John 5:8,9 - Coke's Commentary on the Holy Bible

Bible Comments

Rise, take up thy bed, and walk, &c.— Though it was the sabbath-day, and the doctors affirmed that the bearing of any burden was a profanation of the holy rest, Jesus ordered the man to carry his bed away, because it was fit that the miracle should be rendered indubitable by the suddenness and perfection of the cure, shewed in the vigorous exertion of the man's strength. Besides, when the people, who on the sabbath ceased from working, met the man in their way, and reproved him for carrying his bed, he could not avoid telling them what had happened. It was therefore a very proper method of making so signal a miracle universally known. The evangelist says, immediately the man was made whole; so that the cure being effectuated in an instant, while he was not expecting any such favour, nor knew to whom he owed it, John 5:13 no one can pretend that the power of imagination contributed thereto in the least degree. By the sabbath here must be meant either the first holy convocation in the feast of unleavened bread, that is, the morrow after the passover solemnity, which was one of the greatest sabbaths, ch. John 19:31 or the ordinary sabbath, happening in the passover-week, and consequently the day on which the disciples plucked the ears of corn.

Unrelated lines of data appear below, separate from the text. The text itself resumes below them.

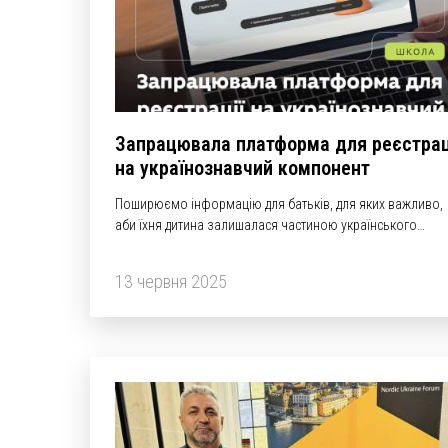
Запрацювала платформа для реєстрац
на українознавчий компонент
Поширюємо інформацію для батьків, для яких важливо,
аби їхня дитина залишалася частиною українського
освітнього простору.
13 червня 2025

We may just observe, that our Saviour did not say to the impotent man, "Rise, and step into the pool," but rise, and walk; to shew that he was himself all-sufficient to do that for us, which the law could not do, and which he fulfilled, and so abrogated; thus manifestly declaring the full completion of this miraculous pool of Bethesda in himself.

John 5:8-9

8 Jesus saith unto him,Rise, take up thy bed, and walk.

9 And immediately the man was made whole, and took up his bed, and walked: and on the same day was the sabbath.